Steps to check when gprecoverseg utility is terminated on the master host.
Scenario:
Consider a scenario when you are running Incremental recovery (gprecoverseg) or Full recovery (gprecoverseg -F) and you end up losing the connection to your master host. If you are not running the utility in nohup mode, it is possible that the gprecoverseg utility will be terminated and you will not see it running on the master the next time you login (Verify using: ps -ef | grep gprecoverseg)
Confirm if gprecoverseg is not running on the master host. The above below leave behind orphaned sessions (pg_basebackup or pg_rewind) on the segments that should be verified before starting another run of gprecoverseg.
[gpadmin@gpdbnew-m gpAdminLogs]$ ps -ef | grep gprecoverseg gpadmin 25014 24966 0 16:57 pts/1 00:00:00 grep --color=auto gprecoverseg
In this case, gpssh to all the nodes and confirm the following:
[gpadmin@gpdbnew-m ~]$ gpssh -f hostfile => ps -ef | grep pg_basebackup [gpdbnew-1] gpadmin 16297 16263 0 17:00 pts/1 00:00:00 grep --color=auto pg_basebackup [gpdbnew-2] gpadmin 11844 11819 0 17:00 pts/0 00:00:00 grep --color=auto pg_basebackup [gpdbnew-m] gpadmin 25263 25229 0 17:00 pts/5 00:00:00 grep --color=auto pg_basebackup => ps -ef | grep pg_rewind [gpdbnew-1] gpadmin 16306 16263 0 17:00 pts/1 00:00:00 grep --color=auto pg_rewind [gpdbnew-2] gpadmin 11846 11819 0 17:00 pts/0 00:00:00 grep --color=auto pg_rewind [gpdbnew-m] gpadmin 25272 25229 0 17:00 pts/5 00:00:00 grep --color=auto pg_rewind
Check if there are any processes running pg_basebackup or pg_rewind specifically on the nodes where the segments to be recovered are located. The information about nodes that are participating in the the recovery can be gathered by querying the "gp_segment_configuration" table.
**Note**
If the orphaned pg_basebackup or pg_rewind sessions are not running on the specific nodes (like in the example shown above), please feel free to rerun the gprecoverseg utility again.

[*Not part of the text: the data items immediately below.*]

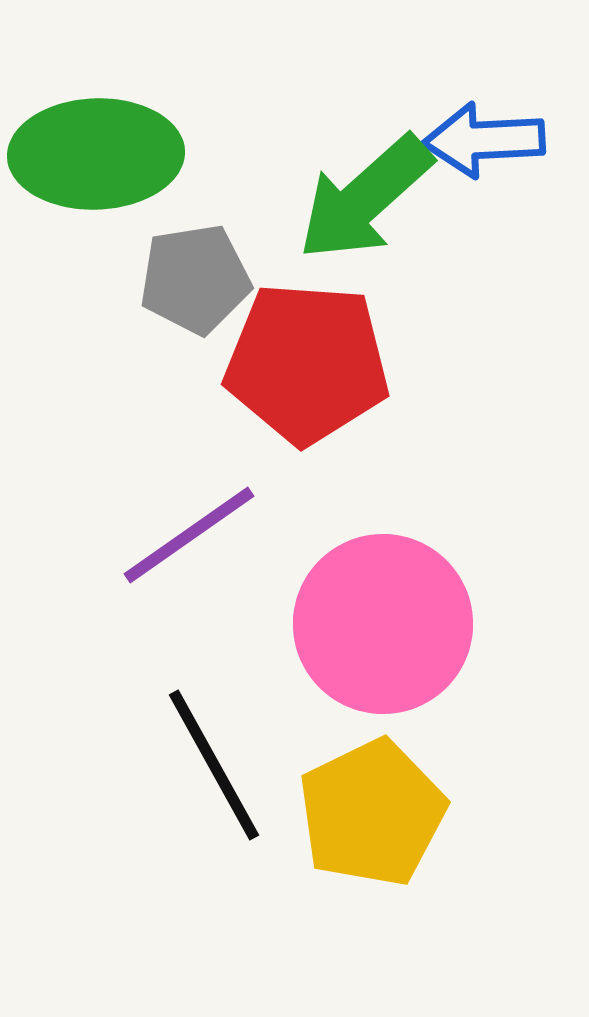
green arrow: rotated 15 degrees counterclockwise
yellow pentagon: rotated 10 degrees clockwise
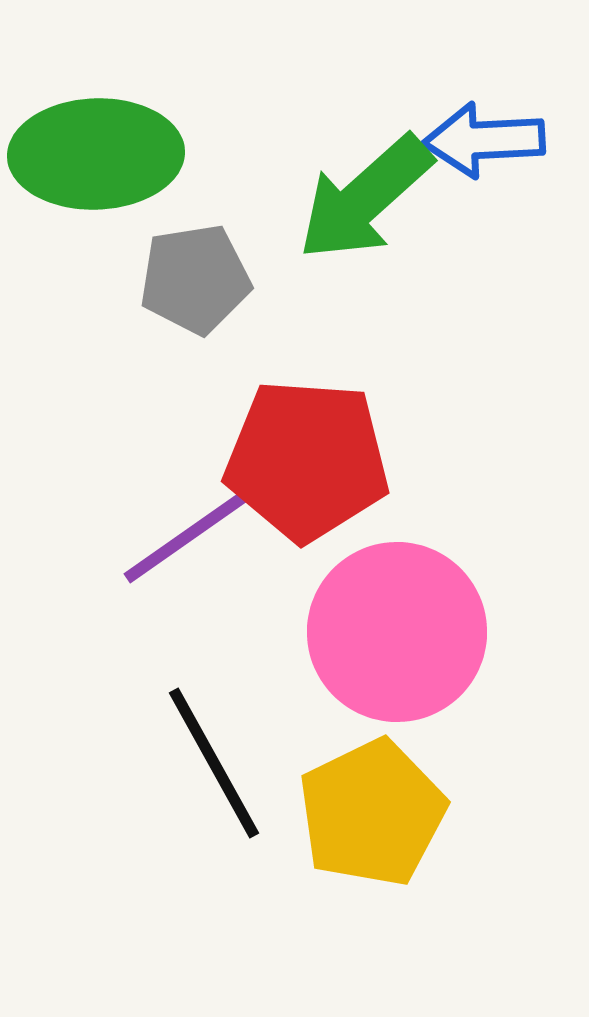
red pentagon: moved 97 px down
pink circle: moved 14 px right, 8 px down
black line: moved 2 px up
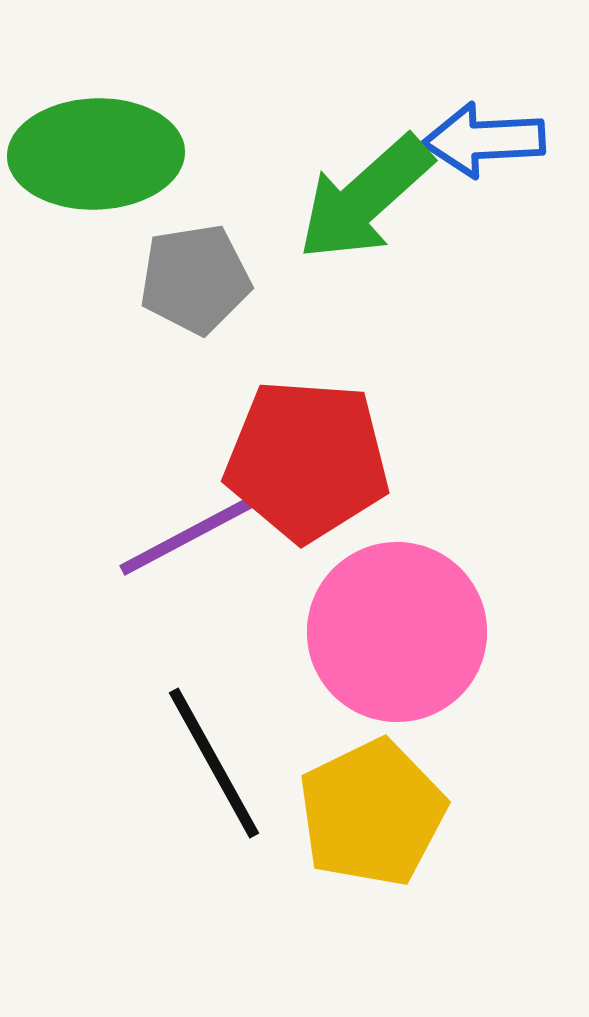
purple line: rotated 7 degrees clockwise
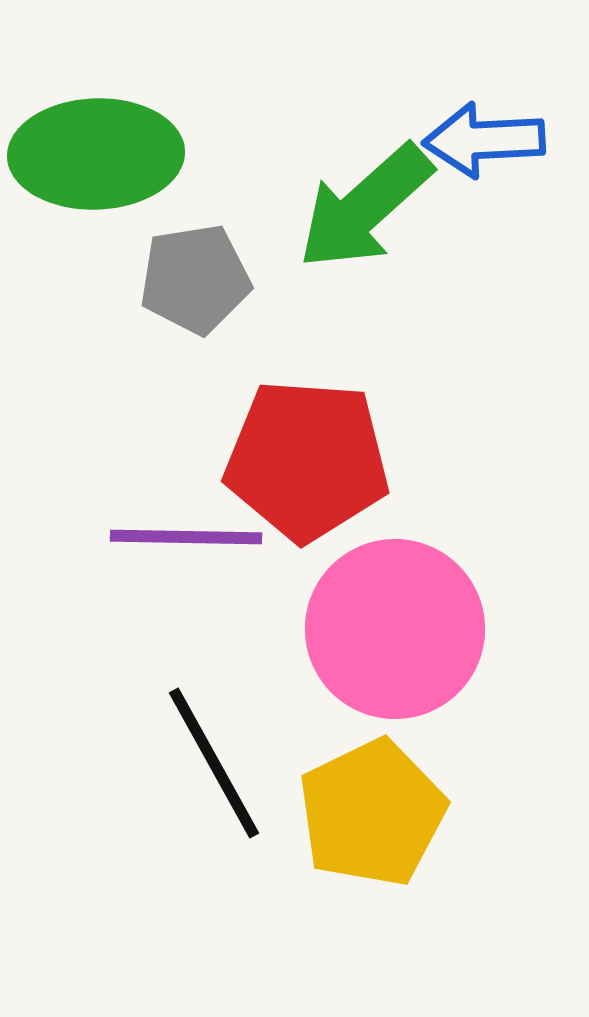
green arrow: moved 9 px down
purple line: moved 3 px left, 2 px down; rotated 29 degrees clockwise
pink circle: moved 2 px left, 3 px up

If there are orphaned pg_basebackup or pg_rewind sessions running on these nodes, you will see something like the following:
[gpadmin@gpdbnew-1 ~]$ ps -ef | grep pg_basebackup gpadmin 15425 15424 0 16:51 ? 00:00:00 bash -c . /usr/local/6.19.4/greenplum-db-6.19.4/greenplum_path.sh; /usr/local/6.19.4/greenplum-db-6.19.4/bin/lib/gpconfigurenewsegment -c "/data/primary/gp_6.19.4_202204041858361:30007:false:false:3:1:gpdbnew-2:35007:/home/gpadmin/gpAdminLogs/pg_basebackup.20220422_165117.dbid3.out" -l /home/gpadmin/gpAdminLogs -n -b 64 --validation-only --force-overwrite gpadmin 15439 15425 0 16:51 ? 00:00:00 python /usr/local/6.19.4/greenplum-db-6.19.4/bin/lib/gpconfigurenewsegment -c /data/primary/gp_6.19.4_202204041858361:30007:false:false:3:1:gpdbnew-2:35007:/home/gpadmin/gpAdminLogs/pg_basebackup.20220422_165117.dbid3.out -l /home/gpadmin/gpAdminLogs -n -b 64 --validation-only --force-overwrite
The above is an example of orphaned pg_basebackup session that was triggered by the gprecoverseg utility when doing full recovery.
Steps to take when there are orphaned 'pg_basebackup' or 'pg_rewind' sessions on the segment nodes:
Terminate the above sessions using a 'kill' on the pid. Please make sure that these sessions correspond to the segment for which full/incremental recovery was triggered and whose gprecoverseg utility was terminated on the master.
Once the 'pg_basebackup' or 'pg_rewind' are terminated on the segment, run a "ps -ef | grep pg_basebackup" or "ps -ef | grep pg_rewind" again to confirm if they are gone on the segment hosts.
If yes, ssh to the master and then run a full recovery for these segments [gprecoverseg -F]. Note that if an incremental recovery was earlier terminated and pg_rewind sessions had to be manually killed on the segments, you will still need to run a full recovery for these segments.